Readiness Assessment
Investing in TeamSTEPPS typically requires one or more identifiable problems that are creating risks to patient safety, care quality, or operational efficiency that an organization or unit agrees they must resolve.
Are You Ready for TeamSTEPPS?
Determining whether your organization or unit is ready for a TeamSTEPPS implementation is vital because lack of readiness is a common reason implementations fail. Three general measure types that can be used for a pre-implementation assessment include:
- TeamSTEPPS Readiness Assessment. One way to evaluate readiness is to use the TeamSTEPPS Readiness Assessment (PDF, 134 KB). While a single person can answer the 13-question assessment, engaging a small group of key stakeholders, including frontline staff, unit leaders, and a patient representative, may be of greater benefit. Once each individual has completed the assessment, discuss differences in question responses with the group. An assessment involving key stakeholders may surface unexpected obstacles or it may lead to solutions that overcome reservations some stakeholders may have.
- Safety Culture Surveys. AHRQ has produced patient safety culture surveys for multiple healthcare settings designed to assess what healthcare workers and patients think of institutional or site safety. These surveys and the survey data AHRQ makes available can be used to assess perceptions of existing safety culture, identify specific culture strengths or weaknesses, and assess improvements from survey results at baseline before implementation activities begin.
- Available Process and Outcome Measures.

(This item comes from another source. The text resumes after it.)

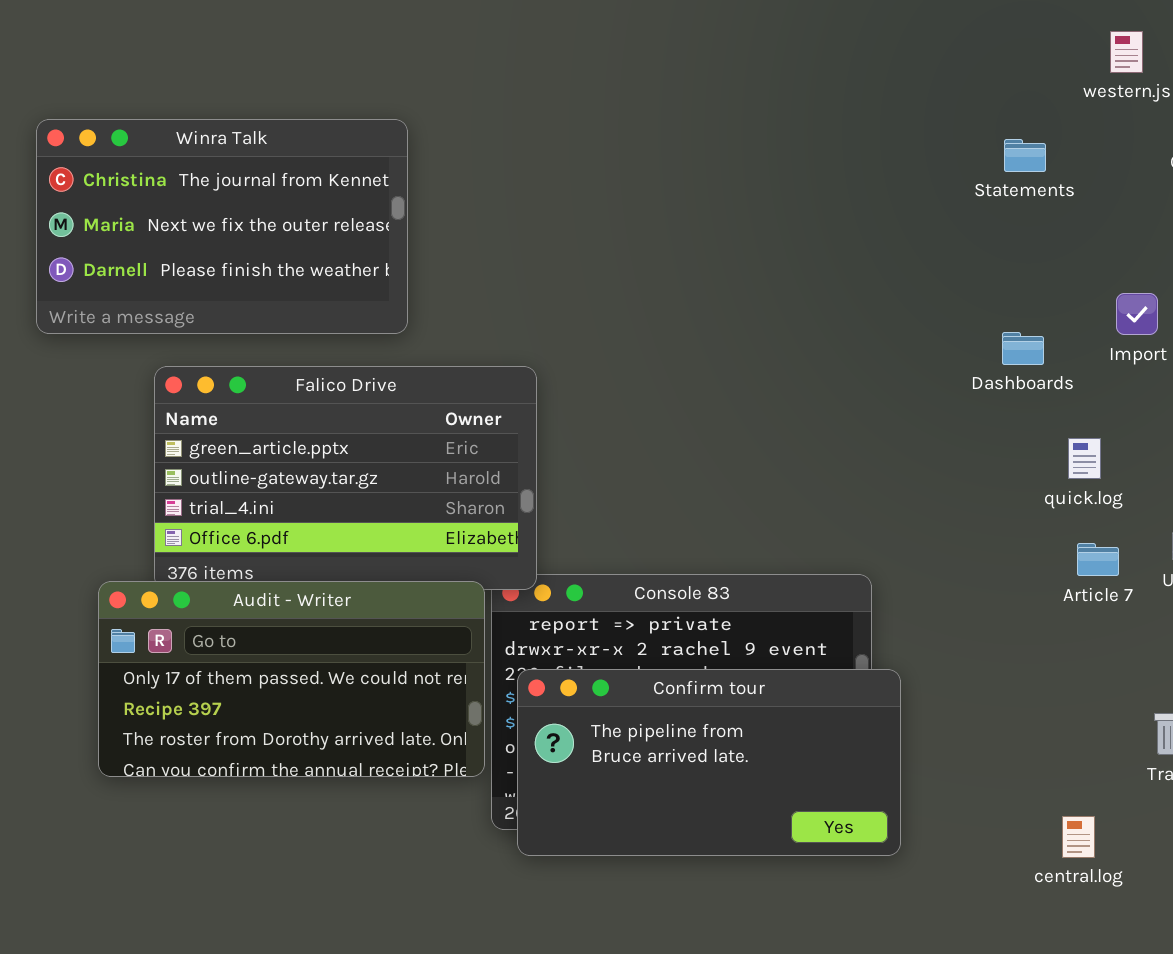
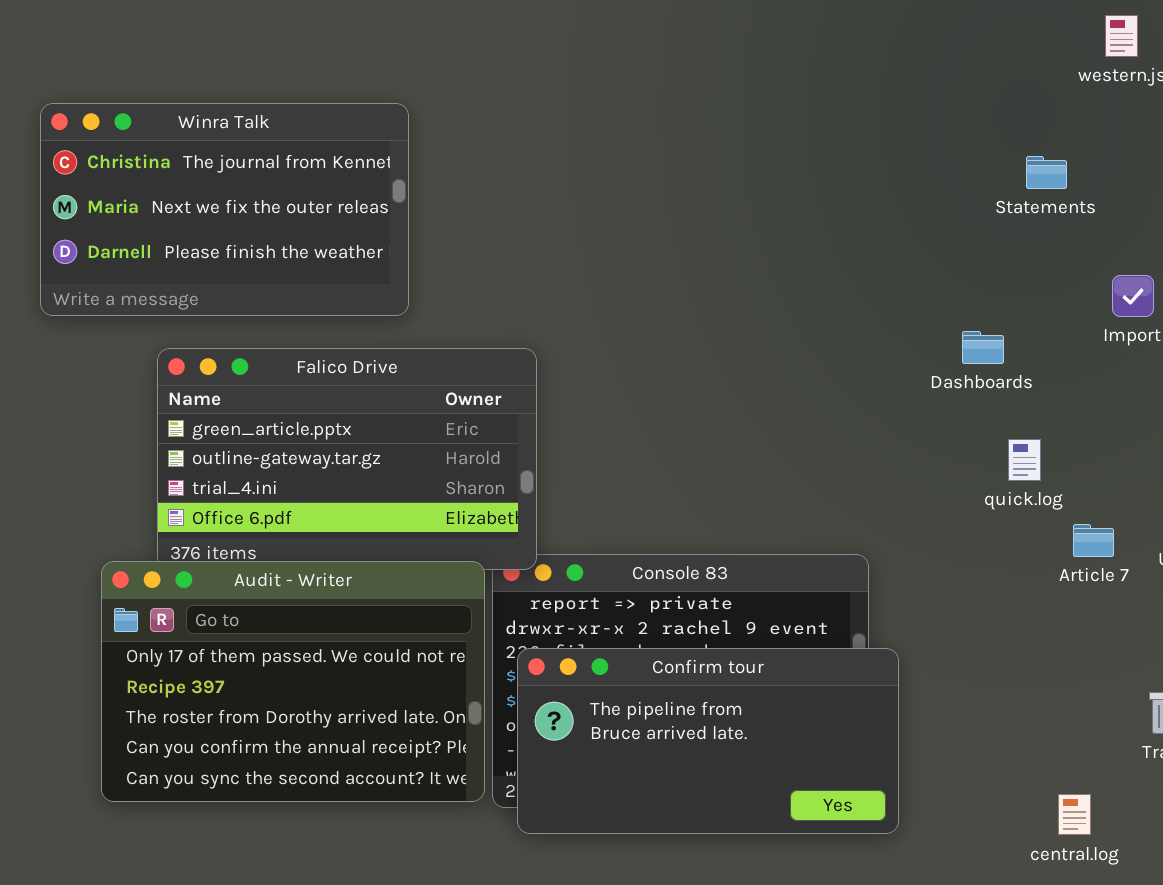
Statements: [1004,139,1046,172] -> [1026,156,1067,189], moved
Dashboards: [1002,332,1044,365] -> [962,331,1004,364], moved
quick.log: [1068,438,1101,479] -> [1008,439,1041,481], moved
Audit - Writer: [98,581,485,777] -> [101,561,485,802], resized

Baseline data measures, many of which may already be part of the standard of care, can be used to see whether any tracked processes or outcomes require attention. If these problems are directly linked to teamwork and communication failures, they may help show the extent of the problems the TeamSTEPPS implementation will seek to overcome. These data can also help measure progress after implementation and ensure that improvements are sustained.

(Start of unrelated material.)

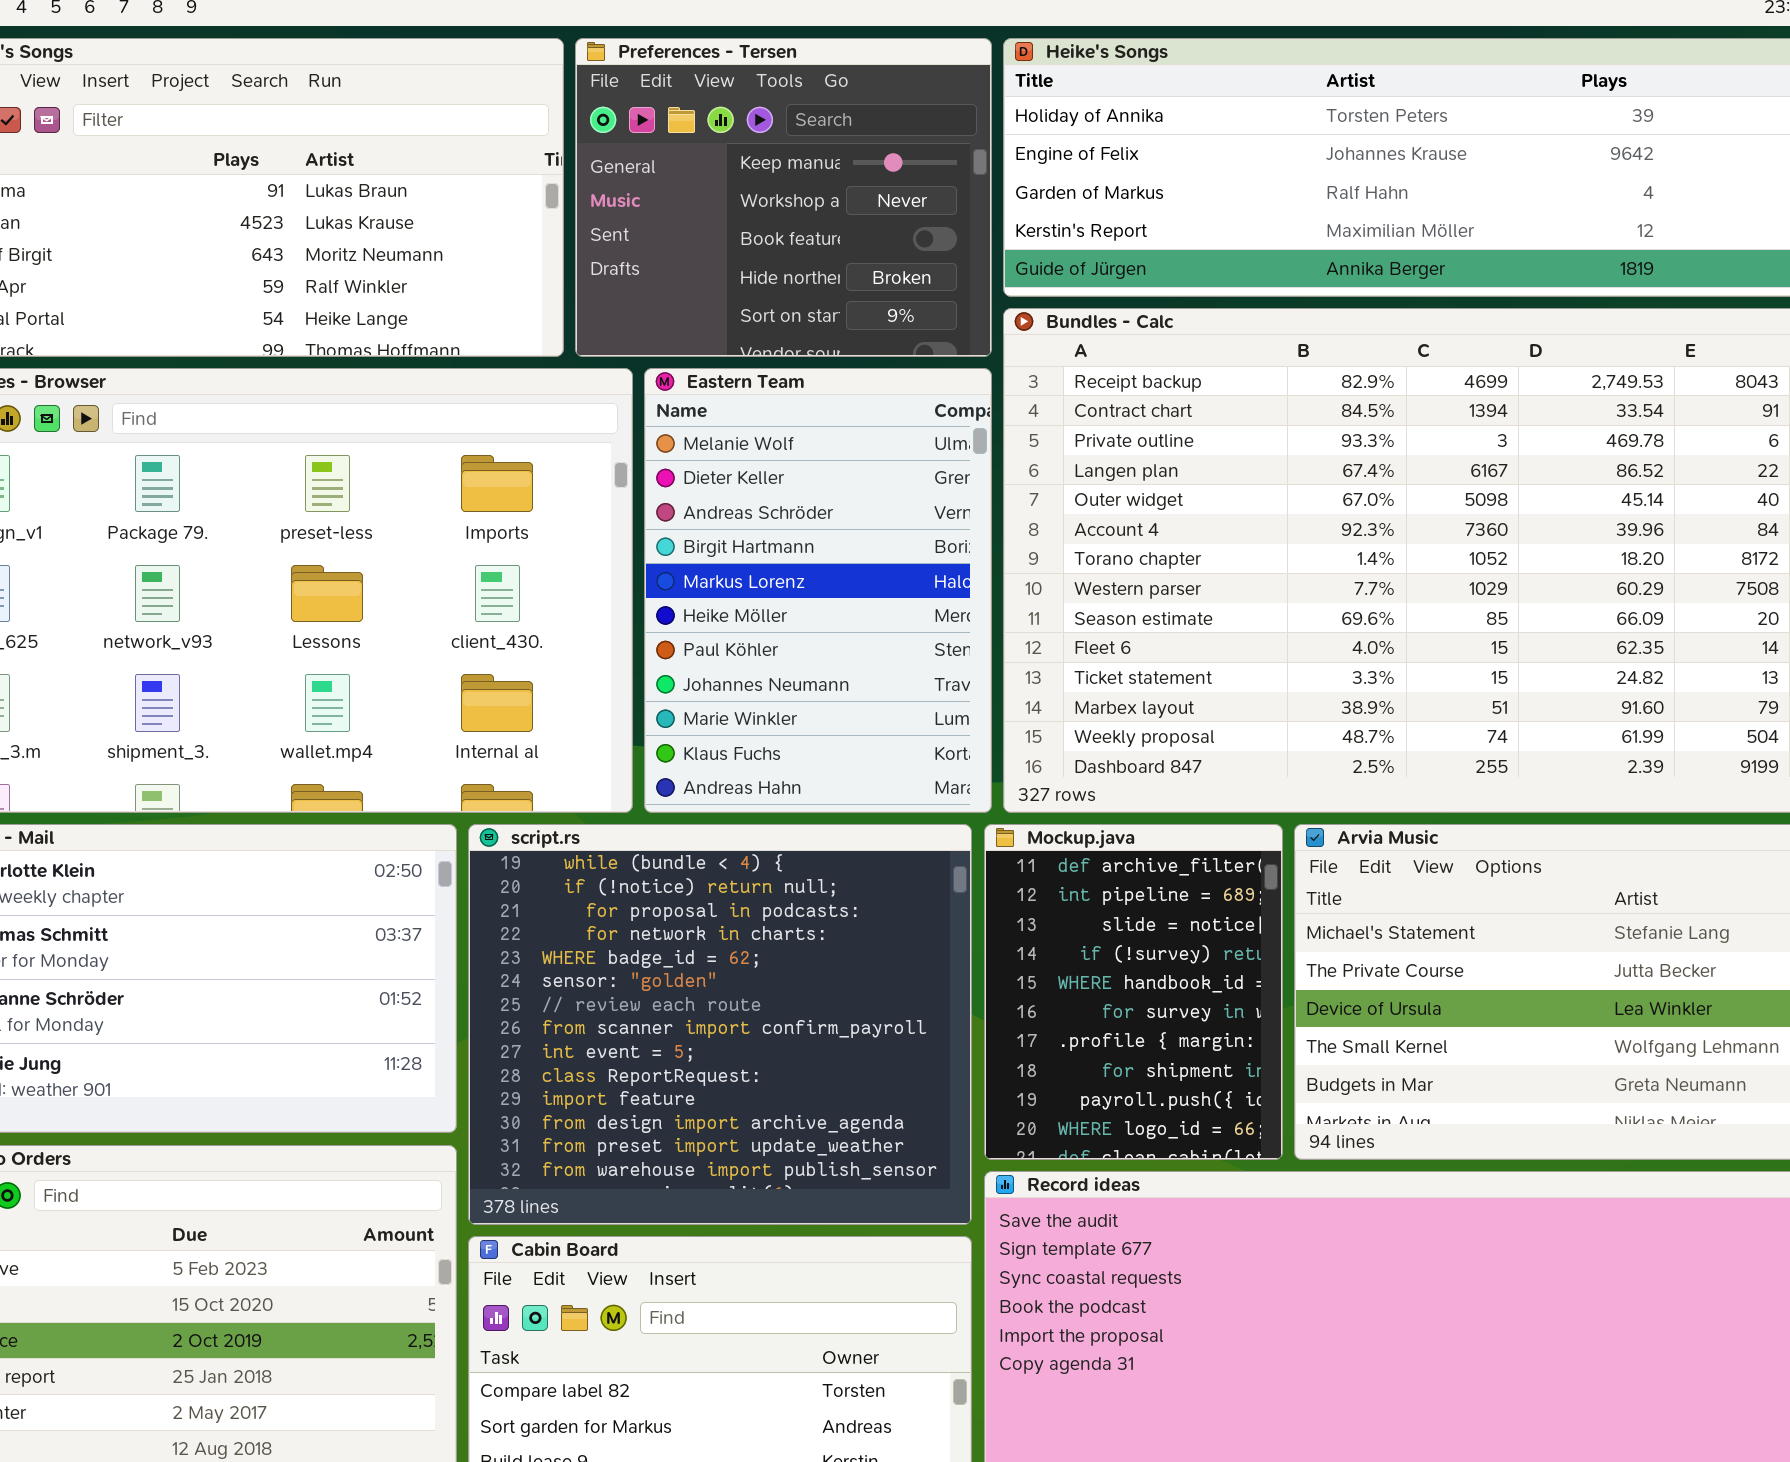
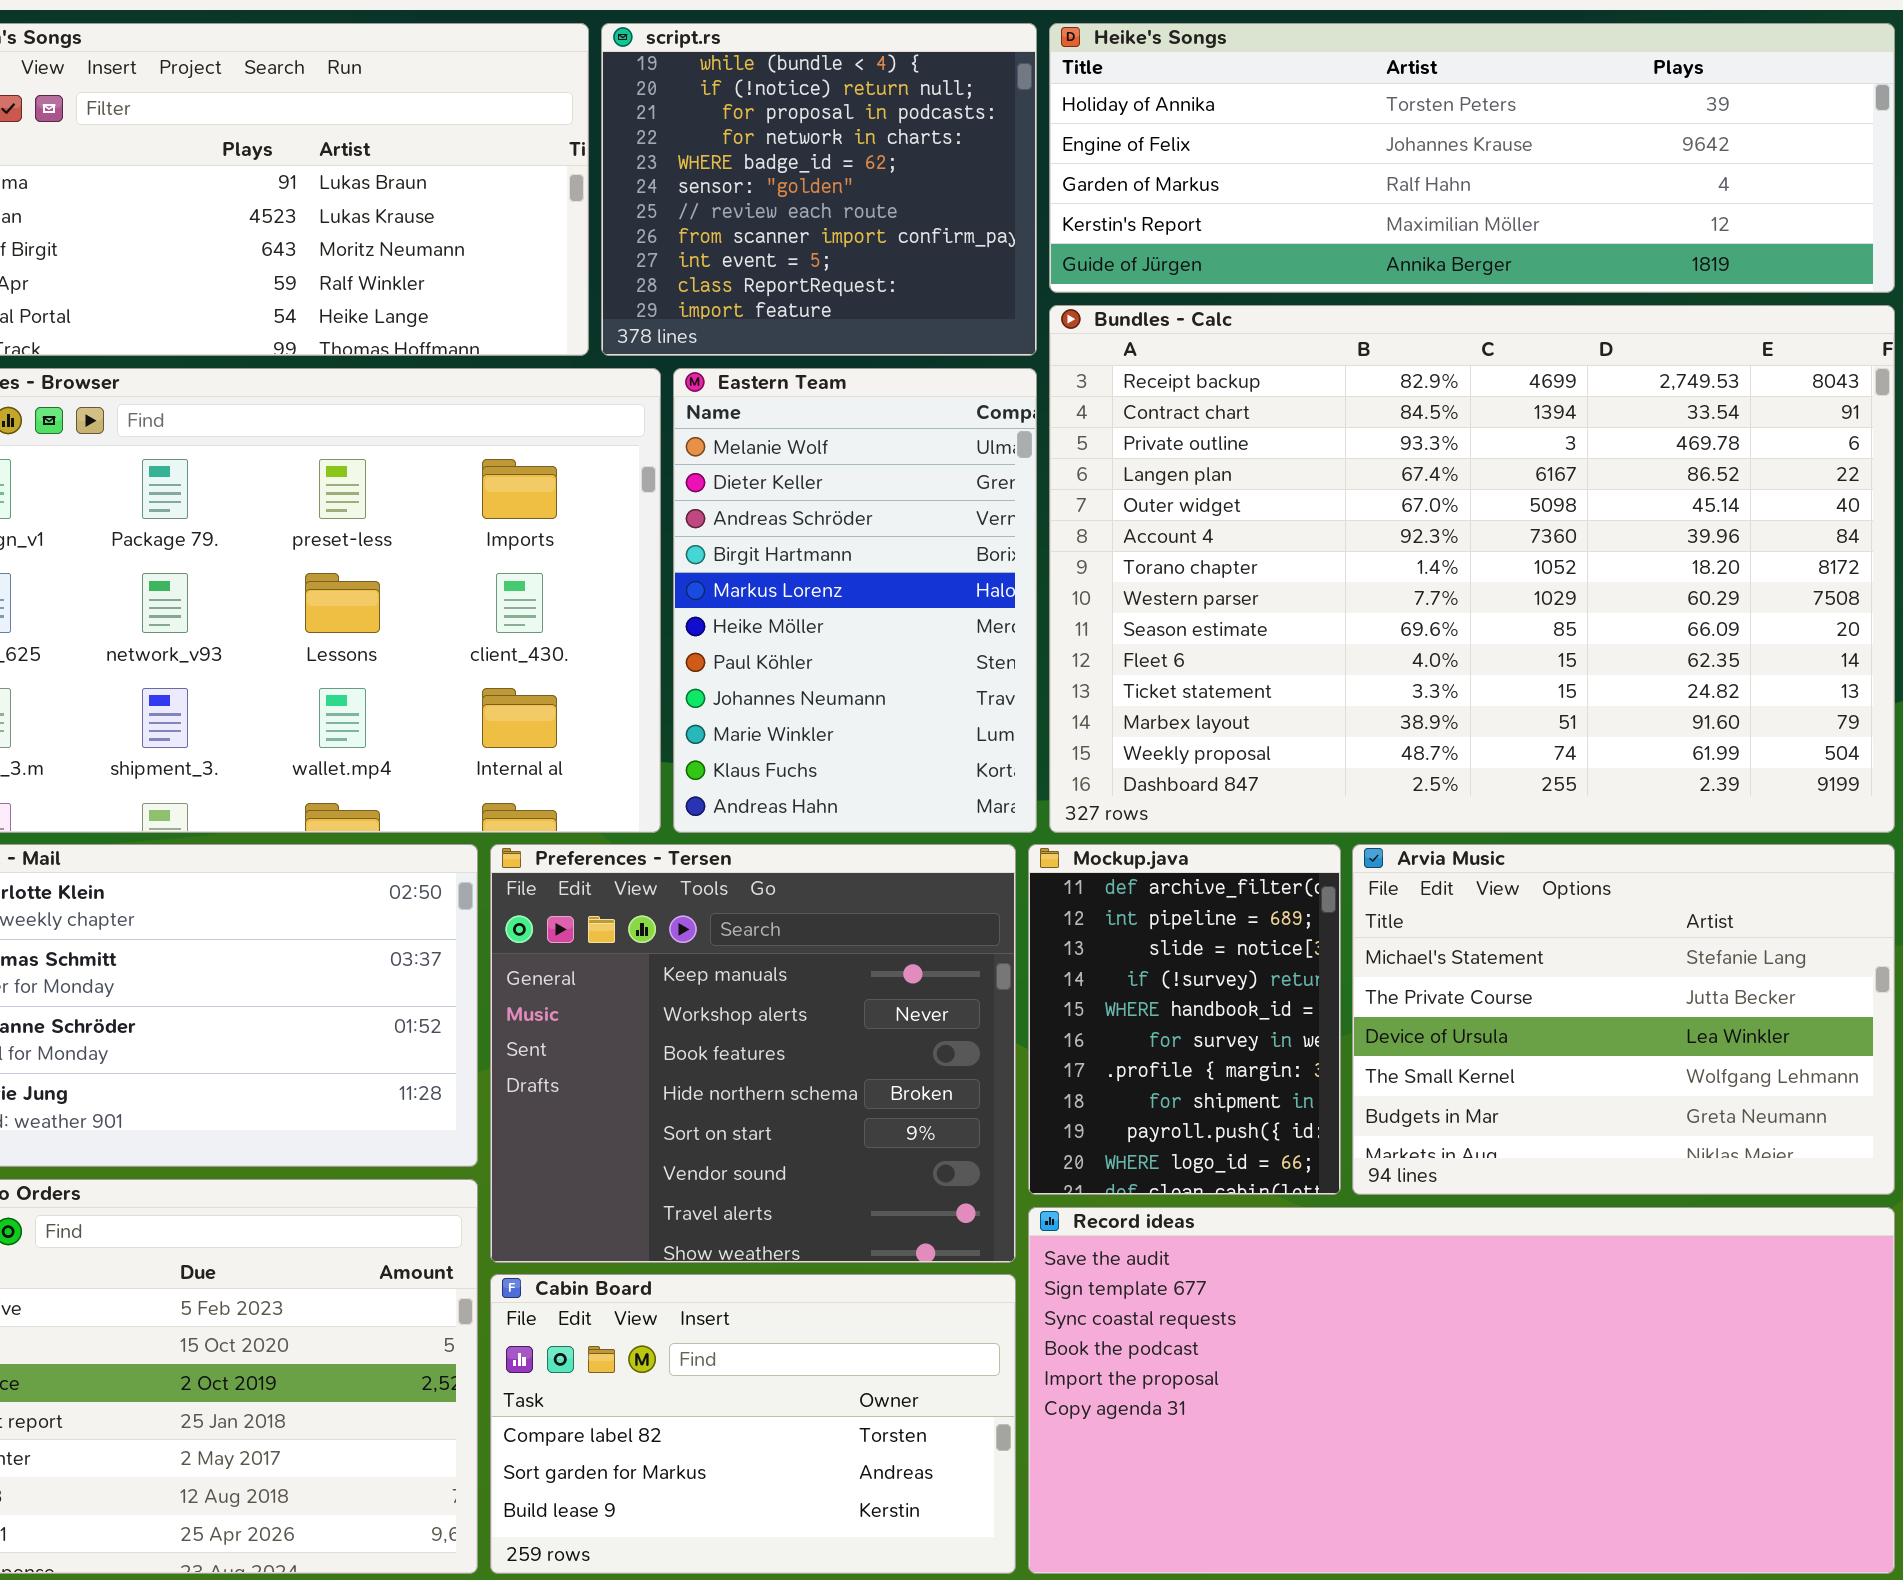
Preferences - Tersen: [575,38,992,357] -> [490,844,1016,1263], moved, resized
script.rs: [468,824,972,1225] -> [601,23,1037,356], moved, resized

If You're Ready, Exactly What Problem Are You Trying To Fix?
TeamSTEPPS can be used to address an organization or unit culture that may pose risks for patients (e.g., expressed dissatisfaction with communication, reports of multiple near-misses, high turnover, staff burnout or stress). While formal measurement will be important to a successful implementation, taking time to elicit the views of staff and patients is also invaluable. Asking key stakeholders whether they perceive the issue as a problem, how large a problem they think it is, and what they think is causing it is an essential first step that is often overlooked. Failing to get input from patients and family caregivers is another common mistake it is important to avoid.
Present Slide 10, "Assessing Your Readiness"; note the importance of objectively assessing whether an organization is ready to implement TeamSTEPPS. Have people share times when their organizations attempted a change they weren't really prepared for.

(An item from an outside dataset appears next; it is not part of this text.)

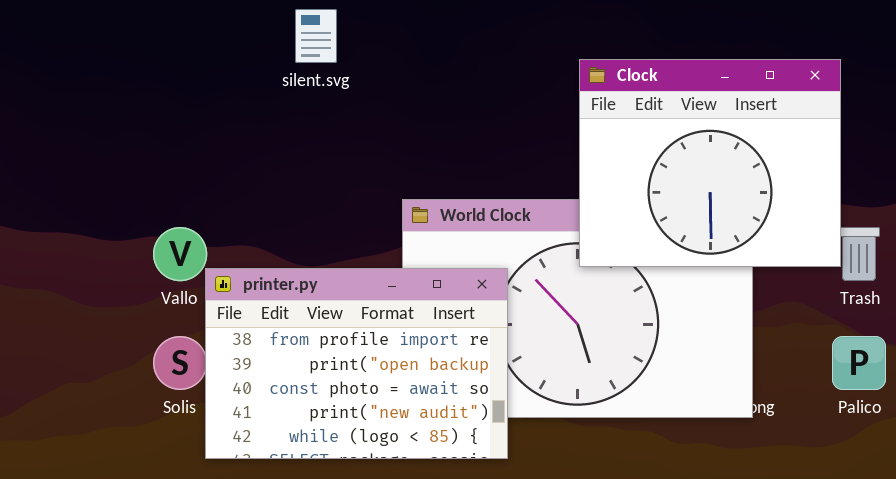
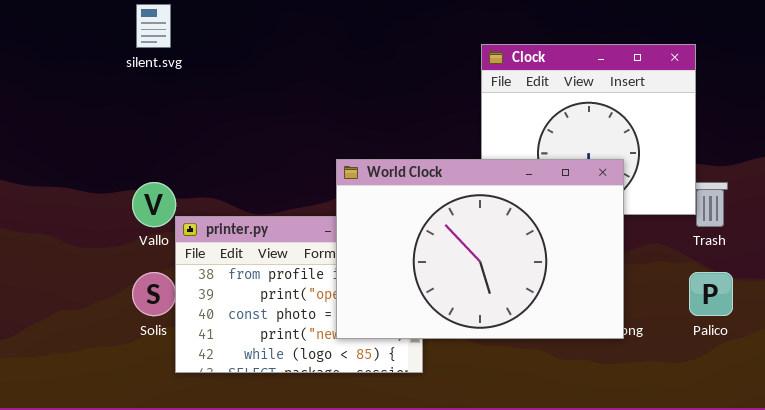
silent.svg: [295,9,337,63] -> [136,4,171,48], moved
World Clock: [402,199,753,418] -> [336,159,624,339], raised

Using Slide 11, "Conducting a Readiness Assessment," reinforce the message that:
- A readiness assessment should be a team activity because team buy-in will be key to implementation success.
- The readiness assessment tool is a helpful resource for this task.
- Culture surveys can inform a decision about whether an organization or unit is ready for TeamSTEPPS.
Note that readiness is often a matter of "more or less," and if an organization is unsure that they are ready, they can address areas of weakness before beginning to implement TeamSTEPPS. Alternatively, they may start the process incrementally in units or areas that seem most ready.